Diane Marie Amann's Profile

Diane Marie Amann Related Seminars and Products

Emily & Ernest Woodruff Chair in International Law and Faculty Co-Director of the Dean Rusk International Law Center

University of Georgia School of Law


Professor Amann’s scholarship examines international criminal justice, human and child rights, constitutional law, and security governance. Keenly interested in women as creators and shapers of international law, Professor Amann researches the roles they played – as lawyers and legal aides, journalists and artists, interpreters and translators – in post-World War II proceedings. Her book on women at the Nuremberg trial before the International Military Tribunal is under contract with Oxford University Press.

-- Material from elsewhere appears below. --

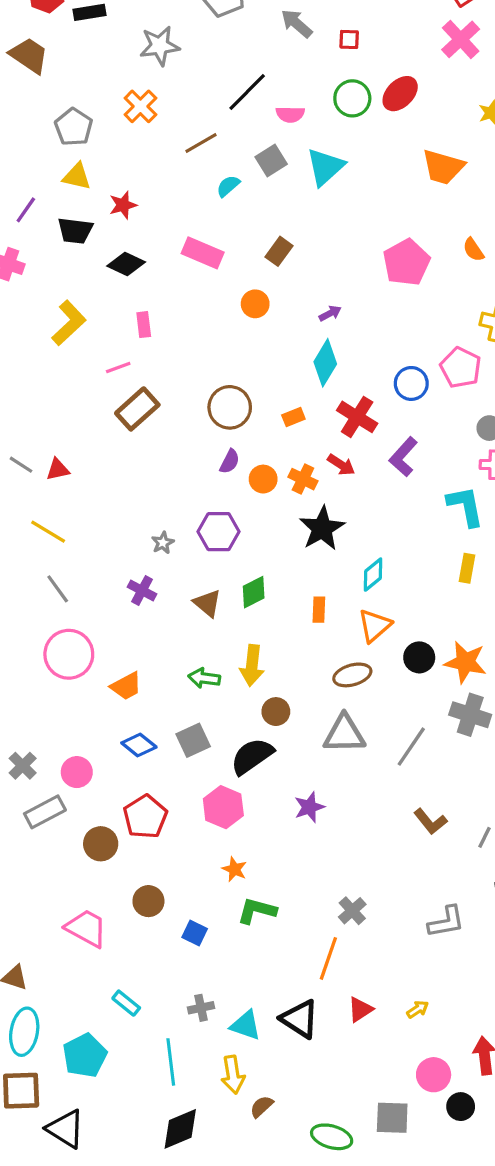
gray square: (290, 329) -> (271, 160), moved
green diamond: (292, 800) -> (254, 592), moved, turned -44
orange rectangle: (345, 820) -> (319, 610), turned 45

Formerly Professor of Law, Martin Luther King Jr. Hall Research Scholar, and Director of the California International Law Center at the University of California-Davis School of Law, Professor Amann has been a visiting professor or researcher at Oxford University Faculty of Law’s Bonavero Institute of Human Rights and Mansfield College, Max Planck Institute Luxembourg, USC Shoah Foundation Center for Advanced Genocide Research, University of California-Berkeley and UCLA law schools, Université de Paris 1 (Panthéon-Sorbonne), and Irish Centre for Human Rights at the National University of Ireland-Galway. She earned her J.D. degree from Northwestern, M.A. in political science from UCLA, and B.S. in journalism from the University of Illinois at Urbana-Champaign. Before practicing federal criminal defense, she clerked for Supreme Court Justice John Paul Stevens and for U.S. District Judge Prentice H. Marshall in Chicago.

She has served since 2012 as the International Criminal Court Prosecutor’s Special Adviser on Children in & affected by Armed Conflict, and is a member of the American Law Institute and a Counsellor and past Vice President of the American Society of International Law.